> Aim of the task: Please restate the data word for word, in full.

____ Records provided

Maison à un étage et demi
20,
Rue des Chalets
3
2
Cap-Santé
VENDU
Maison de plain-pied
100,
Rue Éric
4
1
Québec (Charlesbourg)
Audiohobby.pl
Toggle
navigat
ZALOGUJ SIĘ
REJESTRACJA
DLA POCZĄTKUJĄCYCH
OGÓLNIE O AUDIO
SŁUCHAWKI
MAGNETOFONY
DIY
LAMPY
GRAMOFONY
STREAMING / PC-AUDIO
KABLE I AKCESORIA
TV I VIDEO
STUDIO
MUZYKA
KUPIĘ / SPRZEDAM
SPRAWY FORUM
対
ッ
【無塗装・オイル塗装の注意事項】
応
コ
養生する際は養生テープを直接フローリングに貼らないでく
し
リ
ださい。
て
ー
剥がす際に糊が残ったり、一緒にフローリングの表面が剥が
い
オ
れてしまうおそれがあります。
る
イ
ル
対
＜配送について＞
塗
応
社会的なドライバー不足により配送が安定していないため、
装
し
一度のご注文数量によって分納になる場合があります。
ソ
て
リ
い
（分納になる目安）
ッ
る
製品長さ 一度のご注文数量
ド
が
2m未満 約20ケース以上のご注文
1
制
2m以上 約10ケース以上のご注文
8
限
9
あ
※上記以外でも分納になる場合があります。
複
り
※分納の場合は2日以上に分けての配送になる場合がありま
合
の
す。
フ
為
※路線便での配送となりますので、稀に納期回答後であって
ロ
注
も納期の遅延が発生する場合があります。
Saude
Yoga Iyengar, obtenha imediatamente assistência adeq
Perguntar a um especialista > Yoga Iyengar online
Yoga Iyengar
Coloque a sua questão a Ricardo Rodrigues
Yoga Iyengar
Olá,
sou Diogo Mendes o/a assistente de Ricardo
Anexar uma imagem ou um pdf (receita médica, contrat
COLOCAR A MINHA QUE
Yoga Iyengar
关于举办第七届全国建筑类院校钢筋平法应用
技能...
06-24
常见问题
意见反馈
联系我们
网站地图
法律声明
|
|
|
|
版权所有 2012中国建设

________

> Exercise result:
Maison à un étage et demi
20,
Rue des Chalets
3
2
Cap-Santé
VENDU
Maison de plain-pied
100,
Rue Éric
4
1
Québec (Charlesbourg)
Audiohobby.pl
Toggle
navigat
ZALOGUJ SIĘ
REJESTRACJA
DLA POCZĄTKUJĄCYCH
OGÓLNIE O AUDIO
SŁUCHAWKI
MAGNETOFONY
DIY
LAMPY
GRAMOFONY
STREAMING / PC-AUDIO
KABLE I AKCESORIA
TV I VIDEO
STUDIO
MUZYKA
KUPIĘ / SPRZEDAM
SPRAWY FORUM
対
ッ
【無塗装・オイル塗装の注意事項】
応
コ
養生する際は養生テープを直接フローリングに貼らないでく
し
リ
ださい。
て
ー
剥がす際に糊が残ったり、一緒にフローリングの表面が剥が
い
オ
れてしまうおそれがあります。
る
イ
ル
対
＜配送について＞
塗
応
社会的なドライバー不足により配送が安定していないため、
装
し
一度のご注文数量によって分納になる場合があります。
ソ
て
リ
い
（分納になる目安）
ッ
る
製品長さ 一度のご注文数量
ド
が
2m未満 約20ケース以上のご注文
1
制
2m以上 約10ケース以上のご注文
8
限
9
あ
※上記以外でも分納になる場合があります。
複
り
※分納の場合は2日以上に分けての配送になる場合がありま
合
の
す。
フ
為
※路線便での配送となりますので、稀に納期回答後であって
ロ
注
も納期の遅延が発生する場合があります。
Saude
Yoga Iyengar, obtenha imediatamente assistência adeq
Perguntar a um especialista > Yoga Iyengar online
Yoga Iyengar
Coloque a sua questão a Ricardo Rodrigues
Yoga Iyengar
Olá,
sou Diogo Mendes o/a assistente de Ricardo
Anexar uma imagem ou um pdf (receita médica, contrat
COLOCAR A MINHA QUE
Yoga Iyengar
关于举办第七届全国建筑类院校钢筋平法应用
技能...
06-24
常见问题
意见反馈
联系我们
网站地图
法律声明
|
|
|
|
版权所有 2012中国建设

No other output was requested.